The Oregon State Bar is testing an AI-enhanced online referral tool intended to help the statewide Legal Referral Service (LRS) match callers to attorneys more efficiently, Karen Farkas told a Jan. 30 panel.
Farkas, representing the LRS, described a high-volume service with about five full-time staff who take calls via RingCentral and enter issues into a custom database called BearShark. The pilot lets people submit issues in plain language and lets a conversational AI propose follow-up questions that mimic a live assistant. If the AI identifies multiple legal issues, the system will match to one or more attorneys who cover the listed subjects.

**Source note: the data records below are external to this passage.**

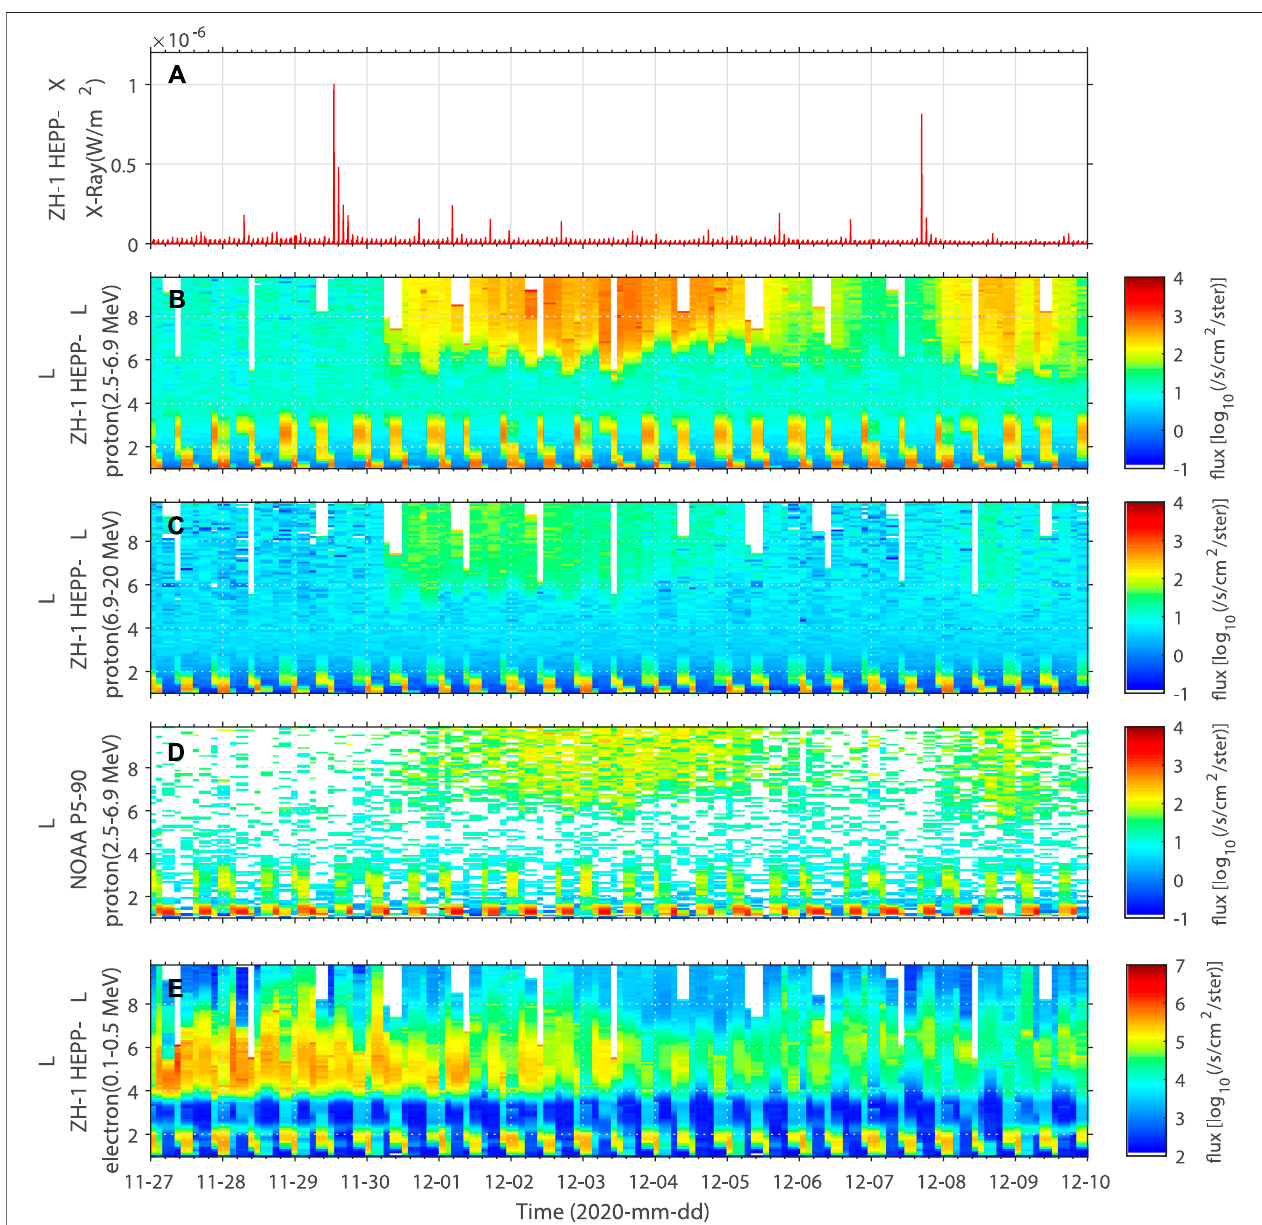
FIGURE 3 | The evolution of X-rays, protons, and electrons during the gradual SPE from 27 November 2020 to 10 December 2020. (A) X-ray fl uxes observed by HEPP-X. (B,C) The proton fl uxes observed by ZH-1 with energies of 2.5 – 6.9 MeV and 6.9 – 20 MeV. (D) The proton fl uxes from the NOAA-19 satellite. (E) 0.1 – 0.5 MeV electron fl ux distribution from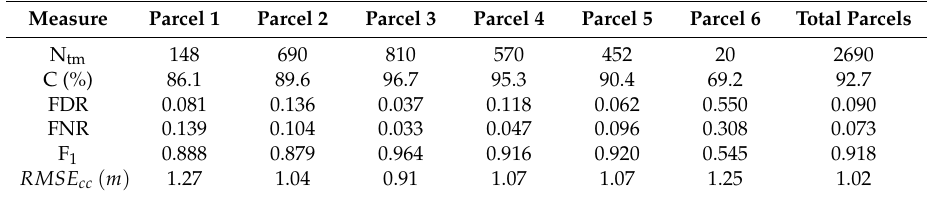
Table 6. Data quality measures results for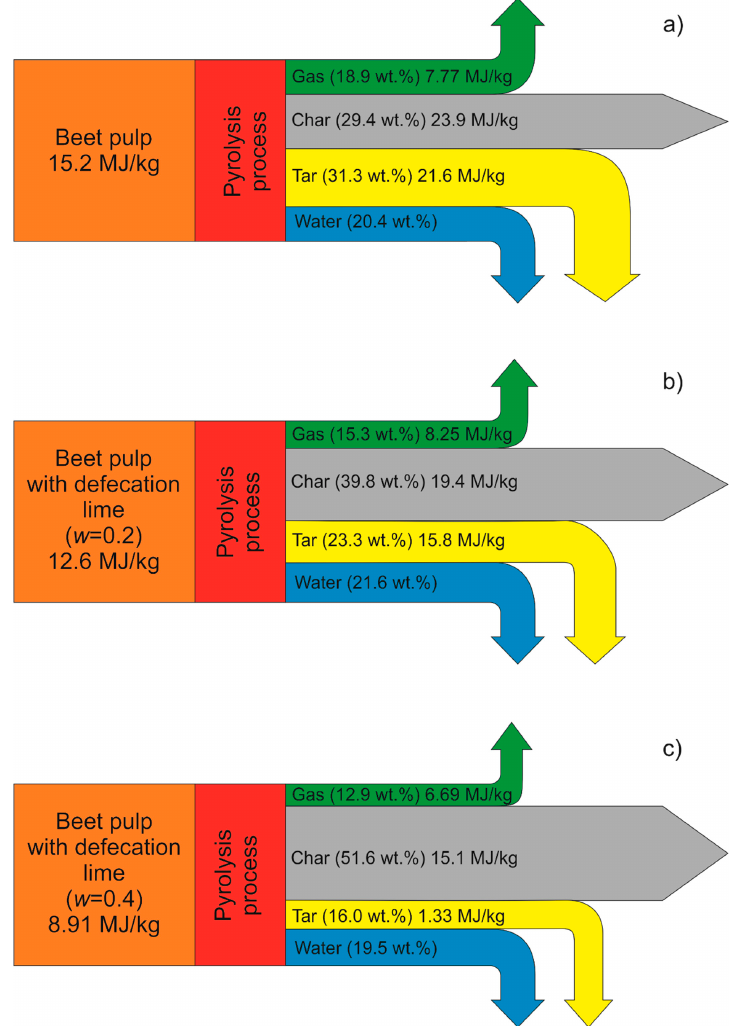
Figure 6. Sankey diagrams for pyrolysis process at temperature 600 °C of samples with mass fraction of defecation lime equal to 0 ( a ), 0.2 ( b ) and 0.4 ( c ).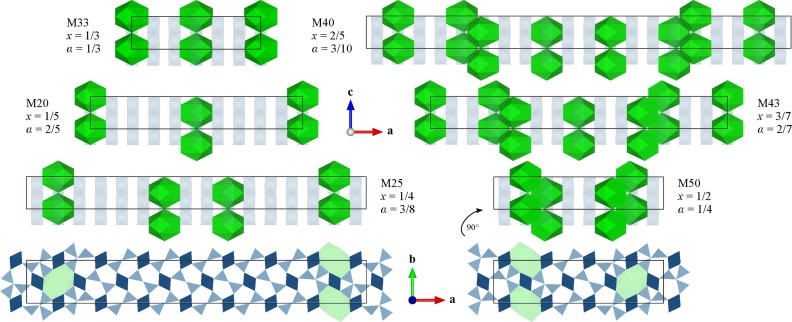
Vacancy distribution patterns of selected mullite supercells. The oxygen coordination spheres of vacancies are shown in green. In views along b tetrahedra are neglected for clarity and octahedral chains are shown with decreased opacity. Views parallel to c show slabs of the models of M25 (bottom left) and M50 (bottom right). AlO6 octahedra are shown in dark blue. Each tetrahedral site is a potential site for Si, but in this figure Al and Si are not distinguished.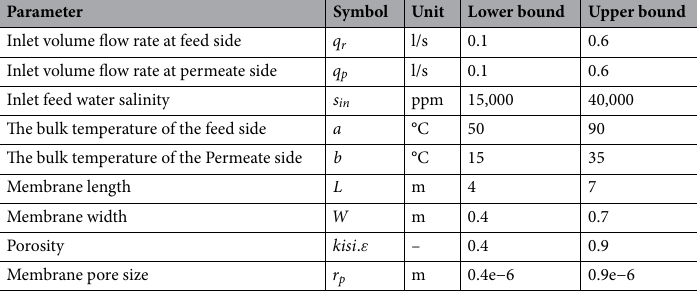
Table 2. Ranges of decision variables in the present study.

The LRS also runs a modest-means sliding-scale panel with an online financial-eligibility step. Farkas said the project is roughly two-thirds to three-quarters complete after live testing with staff and partner submissions; the team plans a soft launch to partners for bug fixes followed by a broader rollout aimed at encouraging more online submissions and preserving human staff for complex cases.
Design priorities include minimizing user overwhelm, preserving clear off-ramps to call-center staff, and ensuring accuracy when users enter lengthy or multitopic issues. Farkas said the tool includes front-end disclaimers and examples to help people understand what facts to include, and that staff will review AI-suggested matches before case referrals are finalized.
The Oregon pilot uses AI for triage and matching rather than as a substitute for human review; next phases include training the tool for specialty panels (licensed paralegals, unbundled legal help) and broader rollout planning.